::: Recorded data :::

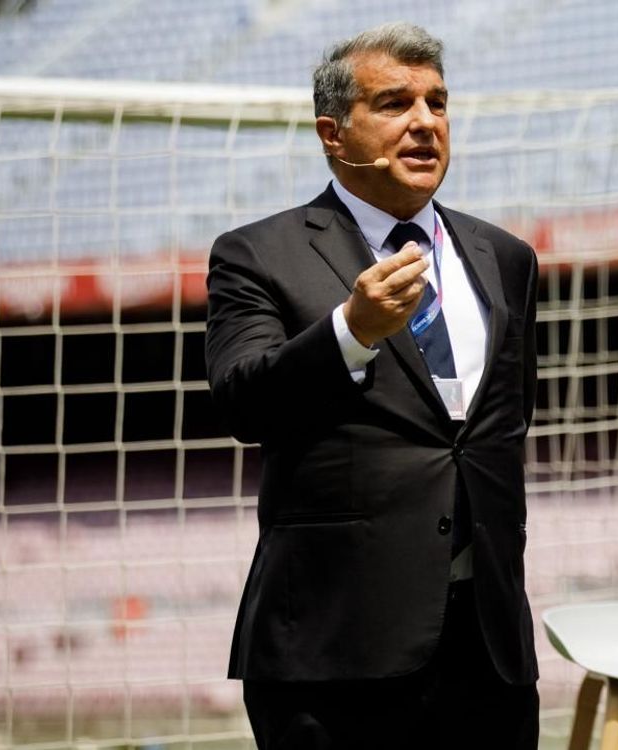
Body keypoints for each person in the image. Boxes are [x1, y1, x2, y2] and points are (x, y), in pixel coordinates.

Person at [204, 22, 539, 749]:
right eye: (395, 103)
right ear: (334, 133)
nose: (425, 123)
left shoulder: (505, 257)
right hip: (335, 652)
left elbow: (500, 431)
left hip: (489, 652)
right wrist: (349, 331)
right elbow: (241, 401)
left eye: (438, 102)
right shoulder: (257, 255)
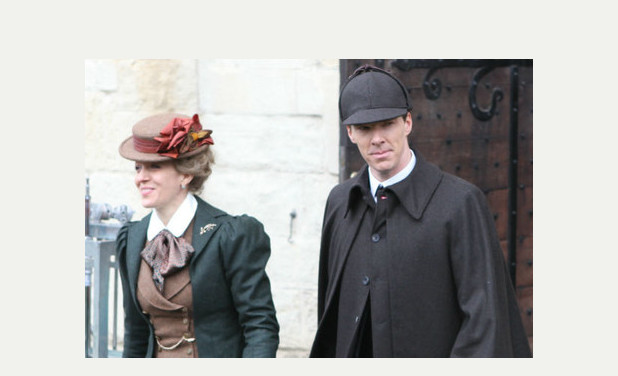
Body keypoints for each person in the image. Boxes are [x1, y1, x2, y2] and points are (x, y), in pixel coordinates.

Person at [309, 65, 531, 358]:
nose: (377, 139)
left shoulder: (461, 203)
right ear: (350, 133)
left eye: (387, 124)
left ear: (408, 122)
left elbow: (484, 323)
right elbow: (331, 312)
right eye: (364, 128)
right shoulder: (340, 203)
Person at [116, 112, 279, 358]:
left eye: (155, 167)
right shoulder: (132, 238)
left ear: (185, 174)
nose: (141, 178)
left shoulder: (230, 236)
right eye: (138, 168)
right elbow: (135, 333)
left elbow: (260, 326)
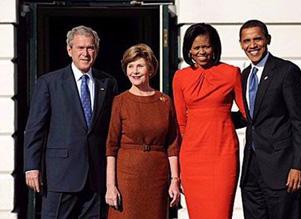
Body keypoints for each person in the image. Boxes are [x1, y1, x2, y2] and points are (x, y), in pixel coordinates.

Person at [24, 25, 118, 218]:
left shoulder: (107, 83)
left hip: (95, 176)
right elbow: (35, 128)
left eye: (90, 48)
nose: (85, 53)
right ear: (69, 50)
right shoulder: (49, 83)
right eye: (80, 48)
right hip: (60, 175)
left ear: (97, 51)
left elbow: (112, 130)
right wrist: (32, 166)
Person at [239, 19, 301, 219]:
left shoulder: (287, 71)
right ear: (241, 44)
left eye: (257, 39)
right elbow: (250, 117)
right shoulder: (244, 75)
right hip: (251, 170)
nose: (252, 45)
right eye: (246, 41)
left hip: (282, 169)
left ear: (267, 40)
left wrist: (298, 165)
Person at [172, 23, 246, 218]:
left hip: (223, 153)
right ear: (188, 50)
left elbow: (247, 113)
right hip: (192, 157)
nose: (202, 51)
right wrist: (177, 168)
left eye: (206, 46)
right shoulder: (180, 77)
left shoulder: (232, 73)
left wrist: (222, 120)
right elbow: (180, 123)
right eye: (196, 48)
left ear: (214, 47)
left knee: (221, 212)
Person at [105, 43, 180, 219]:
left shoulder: (164, 101)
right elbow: (111, 146)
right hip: (127, 177)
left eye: (140, 65)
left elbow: (172, 145)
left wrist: (175, 181)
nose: (135, 71)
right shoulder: (120, 101)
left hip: (157, 176)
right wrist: (110, 186)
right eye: (130, 66)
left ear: (151, 68)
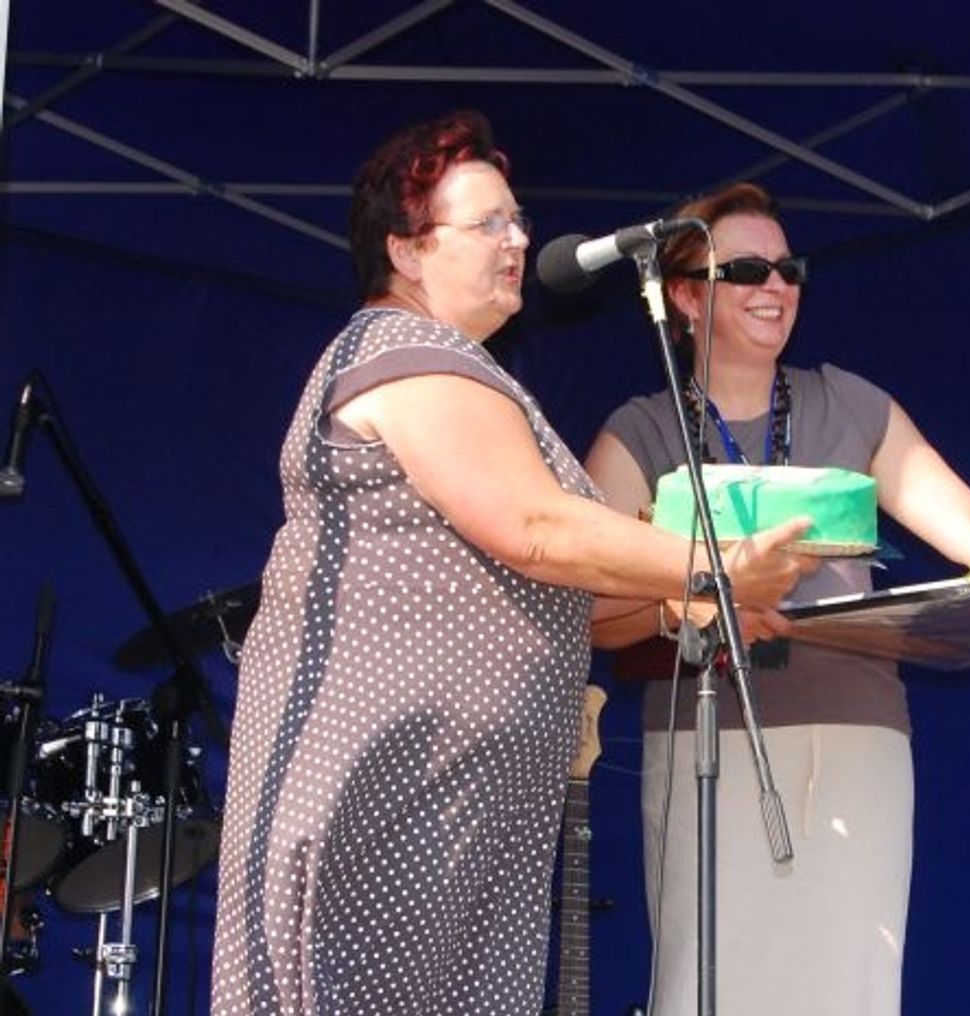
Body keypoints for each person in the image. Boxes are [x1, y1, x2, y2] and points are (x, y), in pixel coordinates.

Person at [208, 115, 813, 1016]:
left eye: (518, 220)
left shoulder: (459, 367)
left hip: (459, 807)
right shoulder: (403, 354)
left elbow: (558, 567)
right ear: (406, 250)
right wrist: (716, 567)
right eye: (487, 223)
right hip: (398, 797)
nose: (519, 240)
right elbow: (533, 526)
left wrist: (678, 603)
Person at [582, 181, 970, 1016]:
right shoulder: (640, 431)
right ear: (684, 296)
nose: (775, 287)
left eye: (788, 269)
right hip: (708, 742)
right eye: (745, 271)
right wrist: (686, 602)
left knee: (853, 988)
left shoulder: (851, 403)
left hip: (861, 738)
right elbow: (589, 607)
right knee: (708, 987)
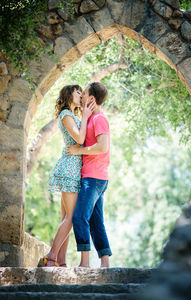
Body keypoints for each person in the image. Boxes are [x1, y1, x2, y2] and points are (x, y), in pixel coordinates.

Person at [42, 84, 95, 267]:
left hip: (74, 168)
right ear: (68, 95)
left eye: (82, 92)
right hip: (69, 169)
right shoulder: (66, 115)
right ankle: (51, 257)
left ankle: (61, 262)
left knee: (66, 218)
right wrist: (86, 116)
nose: (81, 95)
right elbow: (79, 140)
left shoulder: (74, 116)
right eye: (77, 92)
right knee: (71, 218)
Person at [67, 82, 112, 268]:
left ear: (92, 99)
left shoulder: (99, 119)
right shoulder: (92, 119)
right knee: (96, 221)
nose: (82, 97)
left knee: (79, 217)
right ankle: (105, 263)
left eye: (84, 94)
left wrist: (79, 151)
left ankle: (84, 264)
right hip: (96, 177)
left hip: (94, 178)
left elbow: (103, 147)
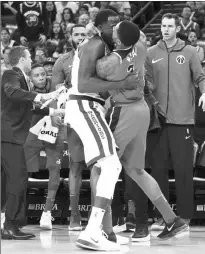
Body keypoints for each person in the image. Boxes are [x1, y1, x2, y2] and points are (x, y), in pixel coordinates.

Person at [92, 21, 191, 243]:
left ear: (118, 39)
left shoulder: (111, 63)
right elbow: (130, 38)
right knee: (136, 170)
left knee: (102, 168)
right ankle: (172, 218)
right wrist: (107, 34)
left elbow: (97, 70)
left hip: (123, 111)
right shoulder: (141, 48)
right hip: (142, 111)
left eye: (114, 31)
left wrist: (97, 40)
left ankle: (104, 231)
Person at [64, 9, 140, 251]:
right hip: (84, 105)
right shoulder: (94, 44)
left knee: (105, 165)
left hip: (89, 106)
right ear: (98, 27)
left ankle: (103, 231)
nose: (115, 28)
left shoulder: (103, 46)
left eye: (118, 24)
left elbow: (97, 85)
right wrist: (122, 83)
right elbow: (84, 83)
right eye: (111, 24)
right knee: (112, 165)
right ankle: (92, 231)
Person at [145, 13, 205, 229]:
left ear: (176, 28)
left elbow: (201, 77)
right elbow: (145, 83)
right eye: (163, 26)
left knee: (183, 170)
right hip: (157, 122)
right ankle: (162, 216)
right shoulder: (151, 53)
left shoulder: (190, 52)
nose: (166, 29)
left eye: (170, 26)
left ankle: (185, 216)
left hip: (182, 121)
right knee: (158, 170)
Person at [1, 46, 64, 240]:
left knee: (12, 180)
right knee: (18, 179)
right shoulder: (11, 74)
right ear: (21, 59)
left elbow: (28, 106)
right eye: (29, 57)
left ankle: (11, 224)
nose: (31, 60)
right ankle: (10, 226)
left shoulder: (21, 78)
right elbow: (12, 92)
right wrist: (41, 96)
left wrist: (52, 112)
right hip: (9, 137)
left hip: (11, 137)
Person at [50, 24, 89, 231]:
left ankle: (101, 217)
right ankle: (75, 215)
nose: (80, 37)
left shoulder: (99, 57)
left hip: (95, 116)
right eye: (77, 34)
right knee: (75, 166)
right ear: (70, 37)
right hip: (74, 117)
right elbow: (56, 89)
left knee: (99, 166)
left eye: (84, 34)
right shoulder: (62, 61)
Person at [23, 64, 65, 230]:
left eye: (42, 74)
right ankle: (8, 211)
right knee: (21, 172)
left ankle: (47, 213)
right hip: (33, 133)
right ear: (31, 79)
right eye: (36, 76)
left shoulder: (58, 90)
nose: (40, 78)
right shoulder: (27, 93)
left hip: (54, 132)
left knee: (54, 169)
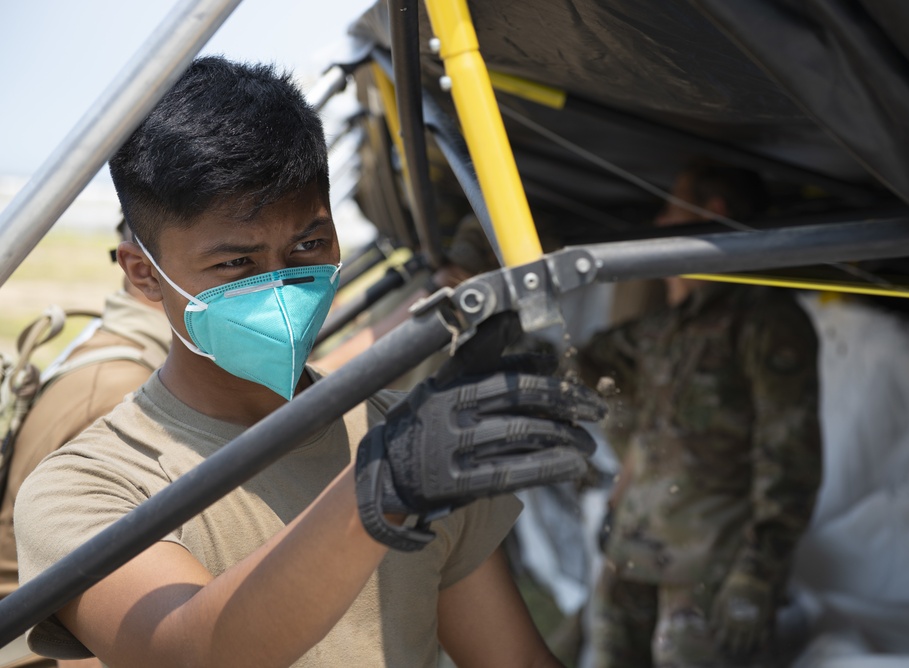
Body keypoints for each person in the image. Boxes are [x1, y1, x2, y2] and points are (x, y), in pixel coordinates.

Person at [13, 56, 604, 667]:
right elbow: (193, 653)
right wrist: (380, 488)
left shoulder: (407, 439)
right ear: (144, 273)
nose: (281, 284)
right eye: (234, 264)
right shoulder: (88, 488)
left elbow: (514, 661)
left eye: (308, 245)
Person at [580, 161, 823, 667]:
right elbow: (584, 364)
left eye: (669, 209)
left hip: (708, 573)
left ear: (709, 211)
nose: (658, 225)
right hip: (632, 558)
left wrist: (757, 576)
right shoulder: (664, 328)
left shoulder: (765, 322)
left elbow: (790, 463)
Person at [0, 223, 170, 668]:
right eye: (234, 260)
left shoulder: (119, 344)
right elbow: (103, 634)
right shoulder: (124, 392)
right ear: (144, 269)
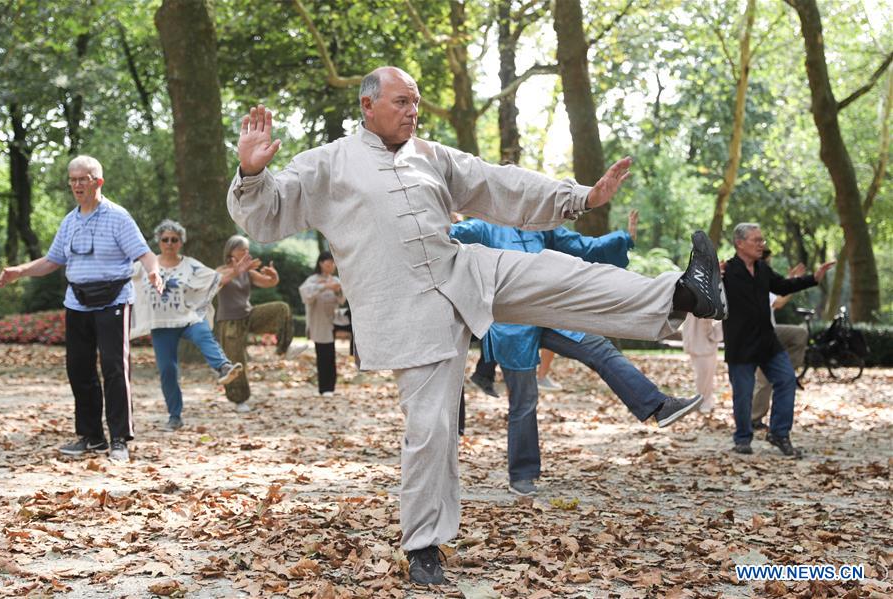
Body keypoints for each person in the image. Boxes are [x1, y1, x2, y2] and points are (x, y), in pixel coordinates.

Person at [226, 66, 725, 585]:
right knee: (432, 429)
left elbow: (500, 184)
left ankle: (685, 294)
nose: (412, 111)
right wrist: (252, 173)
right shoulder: (328, 164)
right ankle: (423, 548)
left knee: (561, 274)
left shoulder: (431, 155)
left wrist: (581, 197)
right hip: (407, 311)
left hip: (462, 269)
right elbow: (266, 217)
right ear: (367, 106)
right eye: (401, 102)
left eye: (416, 102)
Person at [450, 214, 702, 496]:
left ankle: (658, 406)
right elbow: (445, 236)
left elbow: (584, 246)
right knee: (524, 400)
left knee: (600, 349)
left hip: (551, 312)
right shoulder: (483, 228)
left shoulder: (541, 226)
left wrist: (623, 238)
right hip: (513, 326)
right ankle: (522, 474)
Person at [0, 155, 163, 462]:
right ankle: (92, 437)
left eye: (82, 179)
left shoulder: (118, 217)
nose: (76, 185)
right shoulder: (70, 221)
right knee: (79, 368)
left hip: (113, 301)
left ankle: (119, 439)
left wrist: (153, 271)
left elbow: (145, 253)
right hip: (77, 303)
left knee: (114, 367)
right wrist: (20, 270)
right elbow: (52, 261)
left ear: (97, 181)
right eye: (72, 180)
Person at [723, 223, 833, 458]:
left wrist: (813, 278)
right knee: (743, 394)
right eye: (756, 240)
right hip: (740, 344)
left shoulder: (763, 269)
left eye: (762, 240)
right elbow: (705, 295)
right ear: (740, 243)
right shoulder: (726, 271)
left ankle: (779, 433)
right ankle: (742, 438)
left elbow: (783, 286)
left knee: (786, 380)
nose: (762, 244)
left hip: (767, 341)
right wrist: (711, 274)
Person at [130, 220, 244, 431]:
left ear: (181, 242)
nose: (170, 243)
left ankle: (223, 367)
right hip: (161, 325)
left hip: (187, 317)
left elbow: (214, 279)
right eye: (165, 239)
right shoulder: (146, 264)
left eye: (174, 239)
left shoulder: (190, 265)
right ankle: (175, 416)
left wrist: (235, 272)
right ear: (159, 241)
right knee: (167, 371)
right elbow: (123, 277)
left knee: (203, 333)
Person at [213, 235, 305, 413]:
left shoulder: (248, 272)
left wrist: (274, 276)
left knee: (281, 308)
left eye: (248, 250)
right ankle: (239, 400)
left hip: (249, 315)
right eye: (242, 249)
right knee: (236, 362)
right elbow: (218, 281)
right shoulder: (221, 270)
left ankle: (285, 348)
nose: (247, 253)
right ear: (231, 251)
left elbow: (268, 283)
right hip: (229, 321)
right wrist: (236, 270)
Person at [750, 249, 809, 430]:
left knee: (799, 334)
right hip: (759, 334)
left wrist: (790, 281)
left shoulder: (764, 281)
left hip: (770, 332)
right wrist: (793, 281)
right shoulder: (754, 281)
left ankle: (786, 372)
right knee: (763, 380)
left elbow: (778, 297)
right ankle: (752, 419)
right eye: (768, 263)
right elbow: (779, 302)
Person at [298, 251, 346, 396]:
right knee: (323, 354)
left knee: (331, 354)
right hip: (319, 322)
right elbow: (305, 296)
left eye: (333, 263)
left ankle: (330, 387)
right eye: (328, 263)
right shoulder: (312, 280)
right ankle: (324, 387)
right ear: (321, 263)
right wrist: (324, 287)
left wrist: (337, 290)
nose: (331, 266)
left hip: (332, 320)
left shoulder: (336, 280)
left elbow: (342, 300)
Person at [682, 313, 723, 414]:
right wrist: (714, 335)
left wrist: (714, 334)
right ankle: (703, 402)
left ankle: (705, 401)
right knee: (703, 375)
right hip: (700, 342)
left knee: (706, 375)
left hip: (703, 342)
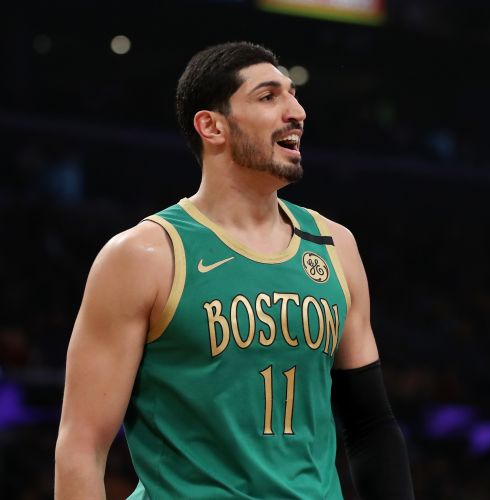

:::

* Your assignment
Pictures stay out; output the lines from the top of the listing above through the line containing "right shoulder: (257, 255)", exactly as they stand.

* Output for this exercise
Body keypoints for each person in the image. Boxes are [x1, y1, x2, y2] and points are (x, y), in pixel coordinates.

Person at [204, 22, 539, 749]:
right eye: (395, 103)
right ear: (334, 133)
nose: (425, 123)
left shoulder: (505, 257)
right hip: (335, 652)
left elbow: (500, 431)
left hip: (489, 652)
right wrist: (349, 331)
right elbow: (241, 401)
left eye: (438, 102)
right shoulder: (257, 255)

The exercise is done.